• **What you should do**
Without any of the pictures, print every record below exactly.

• **Given records**
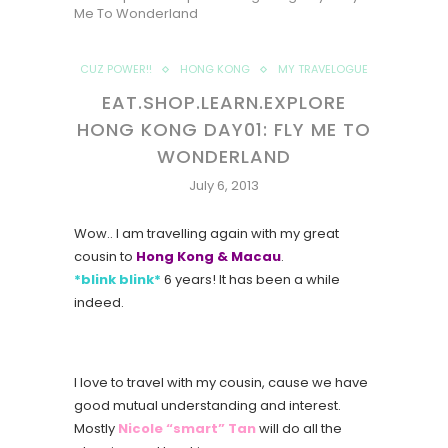
Me To Wonderland
CUZ POWER!!
HONG KONG
MY TRAVELOGUE
EAT.SHOP.LEARN.EXPLORE
HONG KONG DAY01: FLY ME TO
WONDERLAND
July 6, 2013
Wow.. I am travelling again with my great
cousin to
Hong Kong & Macau
.
*blink blink*
6 years! It has been a while
indeed.
I love to travel with my cousin, cause we have
good mutual understanding and interest.
Mostly
Nicole “smart” Tan
will do all the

• **Answer box**
Me To Wonderland
CUZ POWER!!
HONG KONG
MY TRAVELOGUE
EAT.SHOP.LEARN.EXPLORE
HONG KONG DAY01: FLY ME TO
WONDERLAND
July 6, 2013
Wow.. I am travelling again with my great
cousin to
Hong Kong & Macau
.
*blink blink*
6 years! It has been a while
indeed.
I love to travel with my cousin, cause we have
good mutual understanding and interest.
Mostly
Nicole “smart” Tan
will do all the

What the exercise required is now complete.